__Exercise text__:
=== Section Start ===

# New Snood & Leggings



## MaryEdwards (Oct 29, 2012)

Bentley wanted to show his new Snood & Leggings. They are the best for keeping his ears and legs fresh while enjoying treats. Let's see if I can attach a picture!


----------



## Vixen (May 31, 2011)

I don't think it worked..unless the snood is like Harry Potter's invisibility cloak. :caked:


----------



## sweetheartsrodeo (Sep 19, 2012)

Vixen said:


> I don't think it worked..unless the snood is like Harry Potter's invisibility cloak. :caked:


I so want one of those! Wouldn't that be cool. 

Keep trying Mary, I had a hard time posting mine too for a while!


----------



## MaryEdwards (Oct 29, 2012)

LOL I tried posting from my phone galaxy III. I will download them to the computer. I think it was too big to send that way. Not sure.


----------



## LauraRose (Dec 26, 2012)

I got Lula a set too. 














Poor little Poodle. Lol


Sent from Petguide.com Free App


----------



## Chagall's mom (Jan 9, 2010)

LauraRose said:


> I got Lula a set too.
> Poor little Poodle. Lol


Fair warning, I live close enough to come dognap Lula and you are _sorely _tempting me here!! Gosh, so girlie and so sweet to see a silver in *pink*!!


----------



## Mr Babykins Jasper (Dec 8, 2012)

I apologize in advance for being such a noob--but what are you feeding that requires a snood and leggings?

Maybe I have it easy??


----------



## CT Girl (Nov 17, 2010)

Lula, I am in the fan club, you are too cute! I think the snood is especially helpful. Swizzle once got peanut butter in his ear hair and he lost a hunk of hair when I cleaned it. I am not sure why leggings would be needed for a snack. I have heard of them to prevent self peeing or ice on legs though.


----------



## MollyMuiMa (Oct 13, 2012)

I recently discovered I'll be needing to make Molly a set that will cover her front legs AND her chest, as she holds her raw chicken leg between her paws and leans it against her chest to get a 'good' grip on it! Don't have a pic of her yet but you can see here how she 'holds' her stuff! I'm thinking I'm going to get a child's long sleeved T-shirt and put elastic in the bottom of the sleeves to hold them in place so not only will her legs stay clean, but her chest too since she has sooo much hair! :eating::eating::eating:


----------



## LauraRose (Dec 26, 2012)

This set is waterproof. I thought with the recent hurricanes & crazy rain, it couldn't hurt. I'm sure they'd be great in snow too, but I hibernate in winter. 

She has 2 other snoods for raw food eating. 
I love her ears long. 

I also put the leggings on her while I'm dremeling nails, just in case... Don't want the drum catching her sweet little lamb legs.

=== Section End ===

__Work instruction A__: In the snood and leggings thread, what phone did MaryEdwards try posting from?
__Work instruction B__: Copy the part of the snood and leggings thread that opens with the words containing "Keep trying Mary, I" and closes with "way. Not sure.".
__Work instruction C__: Continue the snood and leggings thread from the point where it stops.

__Information__:
=== Section Start ===

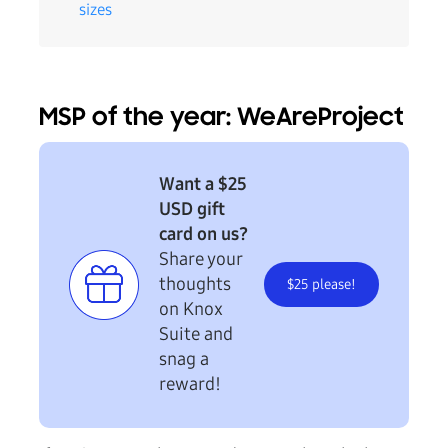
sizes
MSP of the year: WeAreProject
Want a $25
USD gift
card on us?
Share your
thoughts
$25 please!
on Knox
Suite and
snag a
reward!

=== Section End ===
=== Section Start ===

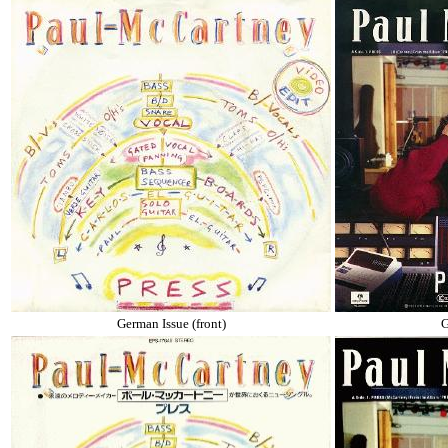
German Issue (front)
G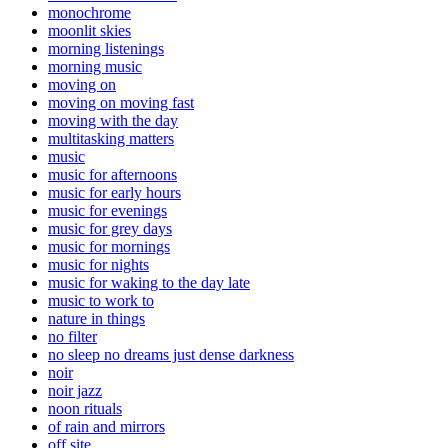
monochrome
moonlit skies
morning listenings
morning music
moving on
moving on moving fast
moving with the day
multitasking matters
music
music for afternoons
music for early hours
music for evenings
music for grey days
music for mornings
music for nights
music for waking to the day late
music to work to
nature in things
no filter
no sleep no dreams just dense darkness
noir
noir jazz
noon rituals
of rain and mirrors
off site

=== Section End ===
=== Section Start ===

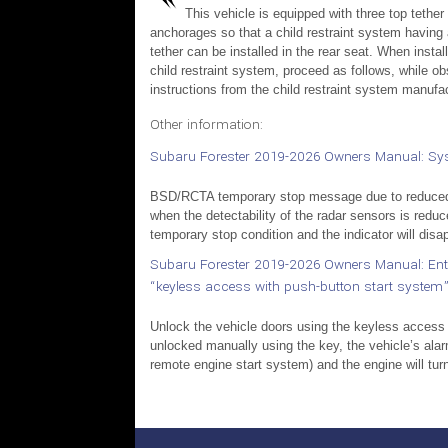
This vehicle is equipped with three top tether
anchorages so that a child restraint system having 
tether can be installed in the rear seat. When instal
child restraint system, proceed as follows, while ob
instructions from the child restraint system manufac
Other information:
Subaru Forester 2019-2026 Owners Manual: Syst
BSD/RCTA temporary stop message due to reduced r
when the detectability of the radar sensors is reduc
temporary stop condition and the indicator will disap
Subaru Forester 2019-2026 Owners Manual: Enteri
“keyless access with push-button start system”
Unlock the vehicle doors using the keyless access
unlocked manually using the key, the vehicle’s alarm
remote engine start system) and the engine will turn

=== Section End ===

__Written answer A__: A Galaxy III

__Written answer B__:
Keep trying Mary, I had a hard time posting mine too for a while!


----------



## MaryEdwards (Oct 29, 2012)

LOL I tried posting from my phone galaxy III. I will download them to the computer. I think it was too big to send that way. Not sure.

__Written answer C__:
Ours are custom made from Poodle Lounge through ETSY.


----------



## Chagall's mom (Jan 9, 2010)

LauraRose said:


> I also put the leggings on her while I'm dremeling nails, just in case... D*on't want the drum catching her sweet little lamb legs*.


Smart move! I once had Chagall sitting on my lap to dremel his nails. He's good about it and things were going fine, then I lost my grip on the dremel. It fell onto my lap and he promptly sat on it, entangling his tail pompom. The dremel stopped, but he kept in motion, dragging it in his tail hair until I could corral him and get it unwound. He lost a chunk of hair that day.:scared: I went right back to dremeling so he wouldn't be put off by it, but _on the __grooming table._ I refer to this episode as "dremeling being a pain in the tail."


----------



## LauraRose (Dec 26, 2012)

Chagall's mom said:


> Smart move! I once had Chagall sitting on my lap to dremel his nails. He's good about it and things were going fine, then I lost my grip on the dremel. It fell onto my lap and he promptly sat on it, entangling his tail pompom. The dremel stopped, but he kept in motion, dragging it in his tail hair until I could corral him and get it unwound. He lost a chunk of hair that day.:scared: I went right back to dremeling so he wouldn't be put off by it, but _on the __grooming table._ I refer to this episode as "dremeling being a pain in the tail."


I'm sure that was scary for you!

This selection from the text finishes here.